The aims will not change, even if Rangers spend big and Celtic respond. McInnes has twice broken Aberdeen’s points record and it is well within their reach to break it again. Do that and they are in the slipstream to first place.


The Dons boss is like a plate spinner though. Once he gets one how he wants it, he has to go running to the other to keep that upright.


Aberdeen have shown they can be consistent against the other teams in the Premiership. Take away Rangers and Celtic, and Aberdeen picked up more points against the other nine top-flight sides last season than Brendan Rodgers’ side did. Aberdeen won 69 points in those games, while Celtic’s total was 63.


Where McInnes’ side let themselves down was those big clashes. Those four points won after the split were too little, too late. Celtic took 19 from Aberdeen and Rangers. Back in 2015/16, Aberdeen did go toe-to-toe with Celtic in those big games, beating them twice at Pittodrie. But while Celtic would lose only twice more in the league that season, Aberdeen lost 11, more than they did last season.


McInnes will not be judged on whether he can win the league title though. He may even get away with third considering Gerrard has a bigger budget than him at Ibrox, the appeal to entice big names to join him in Glasgow, and access to many of Liverpool’s top youth prospects. The Anfield legend could do worse –  and break a few Aberdeen hearts in the process – by bringing ex-Don goalkeeper Danny Ward north.





He has given Aberdeen fans a taste for it. Now he needs to go and break the Celtic stranglehold. No-one expects the league title. They want them to give it a right good go though. Where the expectation comes is in the cups.
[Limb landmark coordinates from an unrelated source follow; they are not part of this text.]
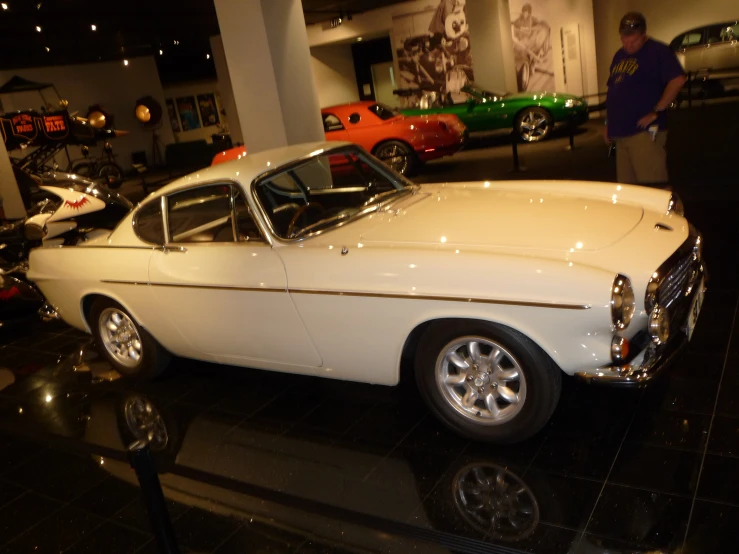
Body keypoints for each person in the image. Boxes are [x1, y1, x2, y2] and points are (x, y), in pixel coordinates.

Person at [605, 12, 686, 187]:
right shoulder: (619, 55)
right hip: (621, 133)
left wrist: (656, 110)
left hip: (644, 131)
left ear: (643, 35)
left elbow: (678, 79)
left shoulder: (658, 52)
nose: (628, 45)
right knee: (628, 190)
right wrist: (608, 123)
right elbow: (613, 90)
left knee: (653, 186)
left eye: (633, 40)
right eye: (624, 40)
Never mind Dominic Ball’s inconceivable decision to stop when he should have been defending, Scott McKenna’s comical attempt at a clearance, or Kari Arnason’s Karius moment. The buck for the semi-final defeat to Motherwell stops with McInnes. As did the League Cup loss to the same side. The Aberdeen fans will not accept similar this season. That may sound disrespectful to the Steelmen, but it’s the expectations now in Aberdeen – the red army always believe it should be them taking on the Old Firm on the big occasion, no-one else.


Taking points off Celtic and Rangers at the end of the season is good. It will be even better if they can do it throughout the season. Another season without beating Rangers is unthinkable.


Europe has become such a minefield now it seems cruel to even set targets. So keep it simple. Go out fighting to a big team like Real Sociedad? That is okay. Knockout a more fancied team like Gronigen or Rijeka? That’s excellent. Lose to Apollon Limassol without barely laying a glove on them in the second leg? That’s not okay.


Other than that, McInnes knows the score. He is into his sixth year as Aberdeen manager now. Last summer his signings let him down, not one emerged with much credit. The biggest disappointments – Gary Mackay-Steven and Stevie May – will likely get another chance next season. However, his signing record overall has been very poor – this summer he has to get it right.


Scott McKenna needs a partner, one that can also help him develop. McInnes needs to clone Graeme Shinnie so that he can field both the midfielder and the left back. He needs a goalscoring midfielder, and a goalscorer up front would be nice too.

If he can mastermind an open top bus parade down Union Street again, then McInnes takes his place alongside Halliday, Smith and Sir Fergie. On the other hand, fail to get to Hampden, finish behind Rangers and suffer an early knockout in Europe – then he starts to become Aberdeen’s Arsene Wenger.